# Track.



## I like Model Trains! (Sep 16, 2020)

Hello! Does anyone here have any tips or experience with track for garden railways? (G scale of course.) Which one is the cheapest, but good quality?
Which one would be good for battery operated, (but might support electric)?




Thanks.


----------



## MichaelE (Mar 7, 2018)

If you aren't getting the answers you need here, you might try this site: RMWeb UK Model Railroaders

This is a friendly site based in the UK with a lot of activity. Garden model railroading, like most other scales seems to be infinitely more popular abroad than in the United States. 

There is a Gardenrail Magazine forum with a lot of useful information as well as a regular garden model railway forum for member interaction.

I belong for information on Swiss railways and the Rhätischebahn in particular through their narrow gauge Swiss forum.

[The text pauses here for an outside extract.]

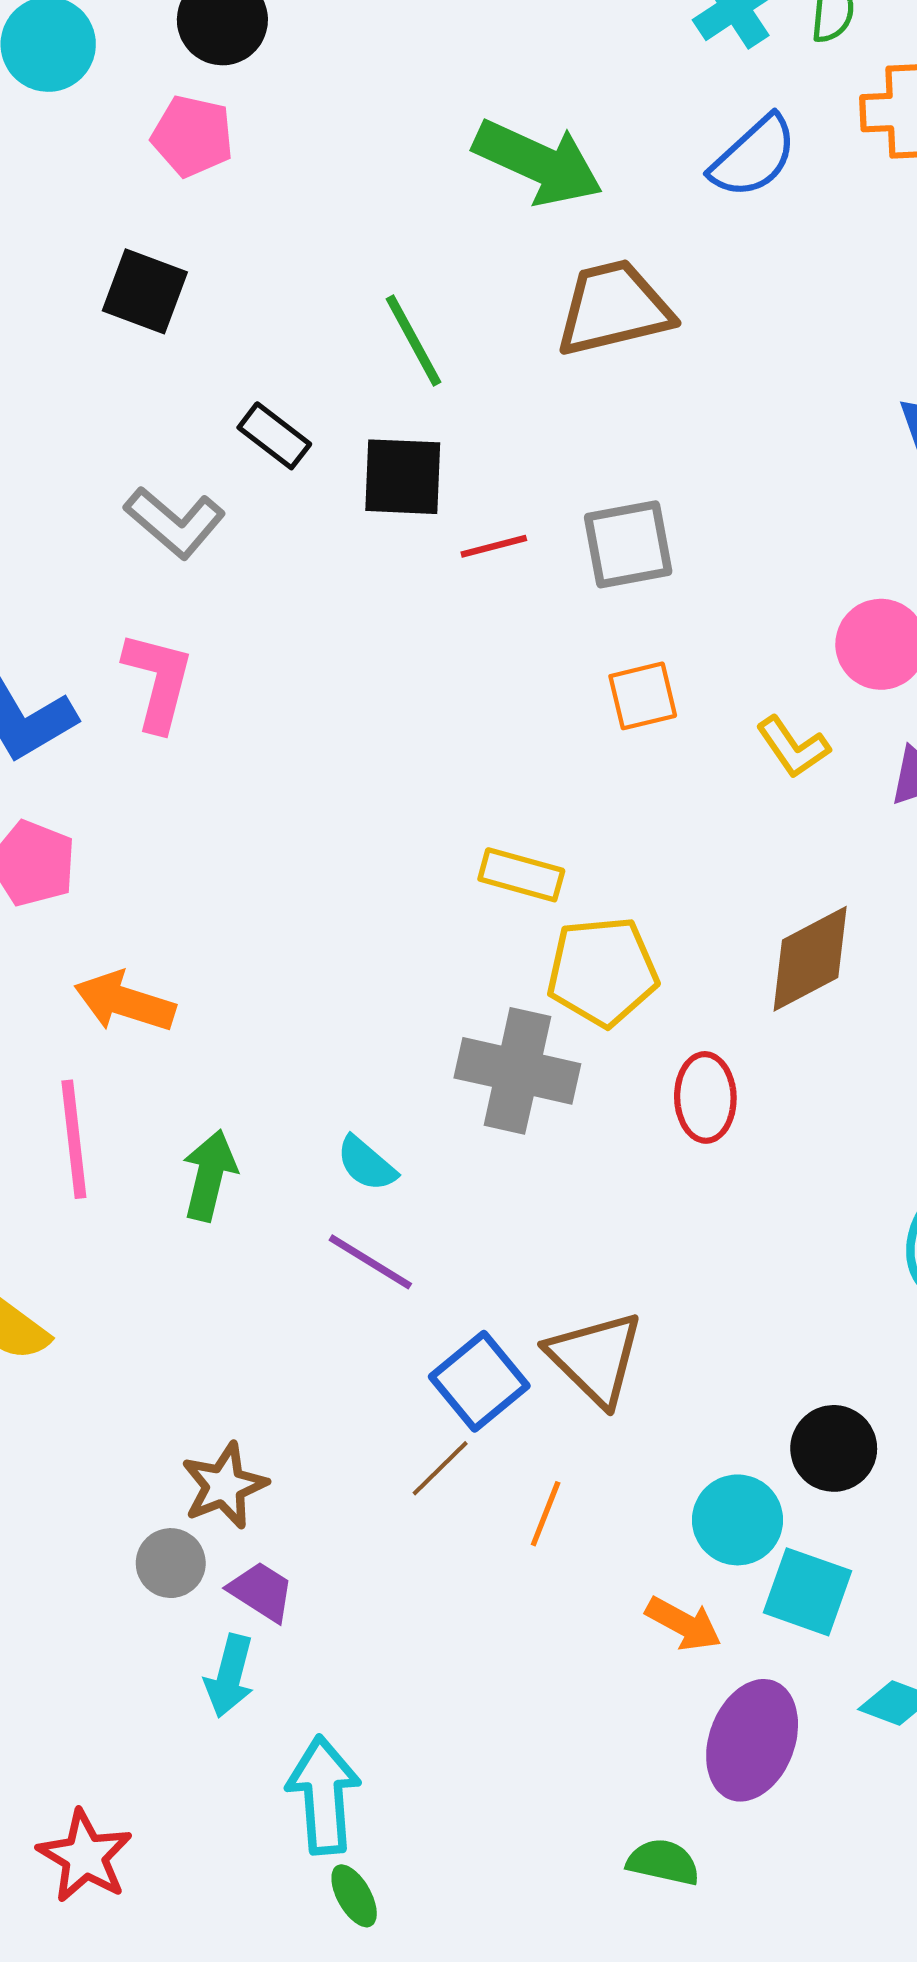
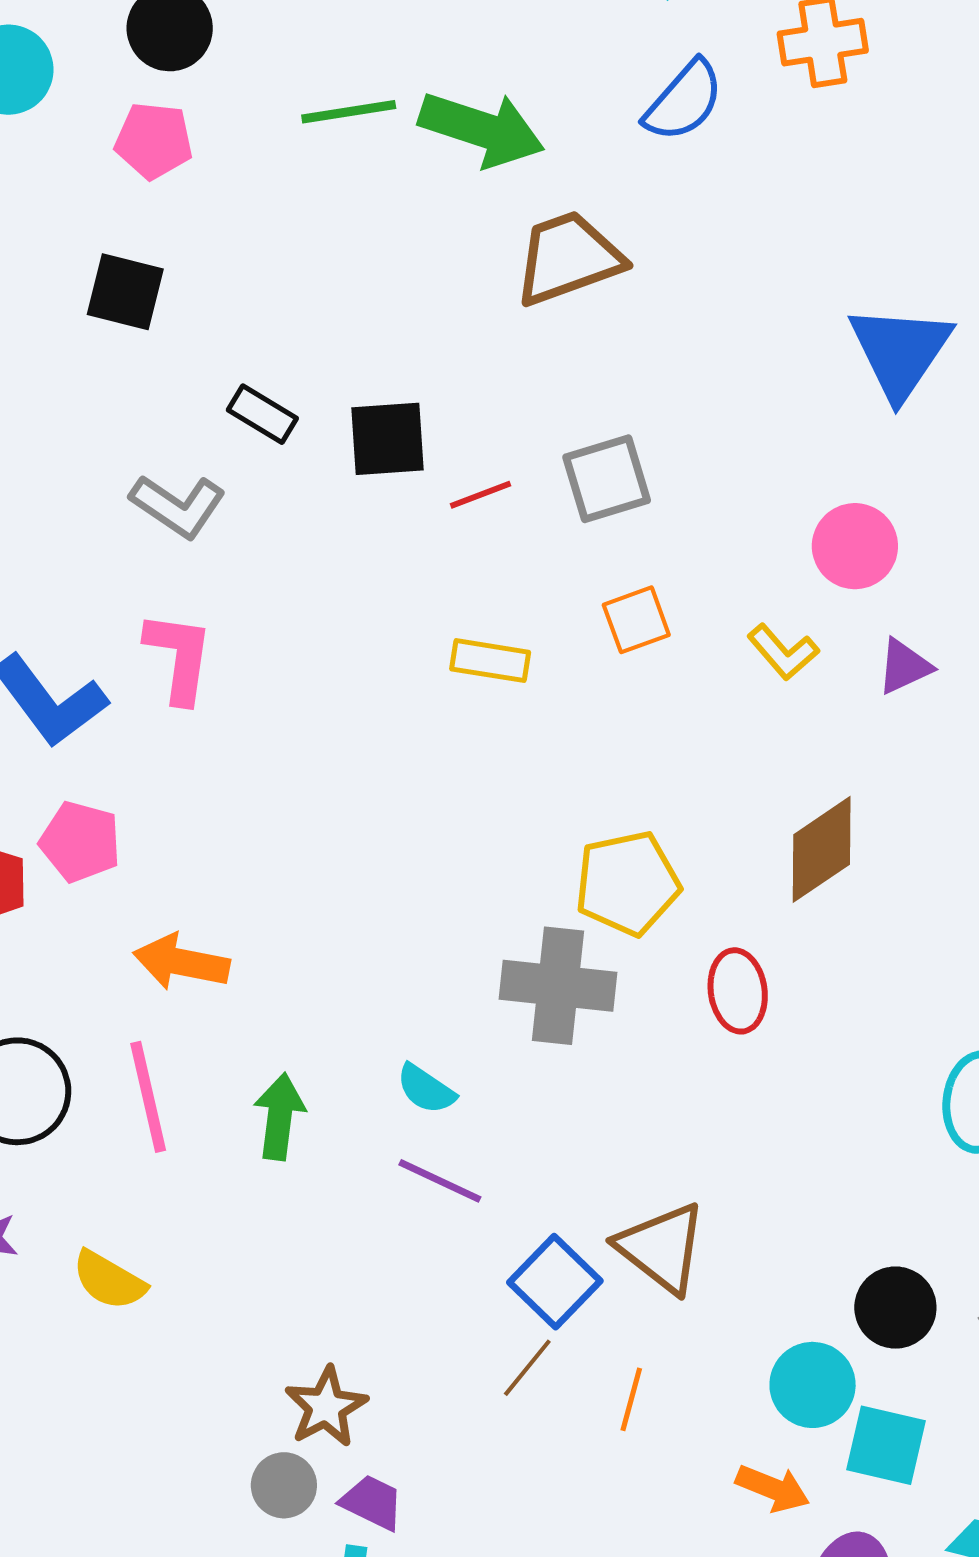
green line: (413, 341) -> (349, 112), moved, turned -64
yellow rectangle: (521, 875) -> (490, 661), moved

All in English and they are a friendly group of modelers.


----------



## Gramps (Feb 28, 2016)

This information is a few years old from when I had G scale outdoors. USA Trains and Aristocraft track are compatible but come with tiny screws to hold the rail joiners. The screws are tricky to work with. Aristocraft is out of business. LGB has tabs on the bottom that interlock with each section. Both these methods provide good conductivity so no soldering is needed. Bachmann track outdoors was worthless back then.


----------